What is worse is our society has developed a fascination with protein. We have an overkill mentality in America. People are always looking for the car with the most horsepower. People are buying professional stove and cookware despite the fact that as a society we cook very little home-cooked meal. A subset of our society is in danger of overeating proteins due to the mistaken believe that this is the single most important indicator of nutrition. Such false notion was imprinted by early scientists because they saw the relative rarity of protein and its function as the body’s building block. However, the body cannot store protein. Excessive protein intake is not only unnecessary, the body must actively eliminate them, putting unnecessary burden on the body.
Traditionally protein are classified according to their rate of absorption. “High quality” proteins, similar to human body’s composition, are absorbed faster. They come mostly from animal source. “Low quality” proteins, on the other hand, unlike human body and are absorbed slower. Early scientists assumed that faster absorption is better but that was never proven. It may very well be that like carbohydrate, slower absorption is preferred.
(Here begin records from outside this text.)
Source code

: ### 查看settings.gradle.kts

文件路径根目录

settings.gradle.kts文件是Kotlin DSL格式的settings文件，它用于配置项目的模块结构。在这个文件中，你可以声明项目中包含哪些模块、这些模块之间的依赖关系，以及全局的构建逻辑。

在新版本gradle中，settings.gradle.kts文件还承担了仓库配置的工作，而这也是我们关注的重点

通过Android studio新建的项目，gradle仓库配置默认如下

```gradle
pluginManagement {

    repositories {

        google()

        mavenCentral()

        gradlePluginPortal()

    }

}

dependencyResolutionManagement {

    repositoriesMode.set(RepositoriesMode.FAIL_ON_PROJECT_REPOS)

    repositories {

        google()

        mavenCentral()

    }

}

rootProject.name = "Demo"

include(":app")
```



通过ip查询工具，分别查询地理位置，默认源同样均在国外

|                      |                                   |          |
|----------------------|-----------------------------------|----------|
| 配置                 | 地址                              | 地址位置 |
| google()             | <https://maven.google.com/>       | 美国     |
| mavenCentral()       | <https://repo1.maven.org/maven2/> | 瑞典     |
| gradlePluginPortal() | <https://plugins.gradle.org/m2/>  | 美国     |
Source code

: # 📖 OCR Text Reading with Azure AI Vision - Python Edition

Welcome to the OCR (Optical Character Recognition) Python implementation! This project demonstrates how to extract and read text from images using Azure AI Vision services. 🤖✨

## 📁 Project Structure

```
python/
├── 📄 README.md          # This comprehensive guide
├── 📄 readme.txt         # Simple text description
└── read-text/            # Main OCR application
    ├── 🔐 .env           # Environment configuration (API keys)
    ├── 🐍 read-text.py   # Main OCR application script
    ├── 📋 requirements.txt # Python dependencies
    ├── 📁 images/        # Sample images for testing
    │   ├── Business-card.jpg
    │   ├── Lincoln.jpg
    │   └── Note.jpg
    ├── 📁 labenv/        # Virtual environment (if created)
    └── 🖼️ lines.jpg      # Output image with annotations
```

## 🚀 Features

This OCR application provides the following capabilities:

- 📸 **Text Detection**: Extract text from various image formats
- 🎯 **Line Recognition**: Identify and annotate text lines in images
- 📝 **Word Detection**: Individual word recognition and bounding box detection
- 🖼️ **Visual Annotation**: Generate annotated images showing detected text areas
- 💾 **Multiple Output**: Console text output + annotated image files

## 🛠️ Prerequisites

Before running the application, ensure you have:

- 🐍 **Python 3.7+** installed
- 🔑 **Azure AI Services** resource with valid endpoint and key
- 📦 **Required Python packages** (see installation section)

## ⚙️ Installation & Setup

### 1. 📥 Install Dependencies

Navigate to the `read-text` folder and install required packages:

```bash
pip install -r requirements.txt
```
Another danger of high protein diet is that some proteins may not break down completely into amino acids during digestion. They may enter the body as peptides. Peptides are small protein chunks. They have wide range of bodily functions. Some peptides act as neurotransmitters by stimulating neurons. Some act as immune signals. Ingesting large amount of protein may trigger unknown immunological and neurological effects. Early studies have shown the connection of diet to brain scans as well as autoimmune diseases. Therefore people should limit their protein intake to adequately cover their daily need.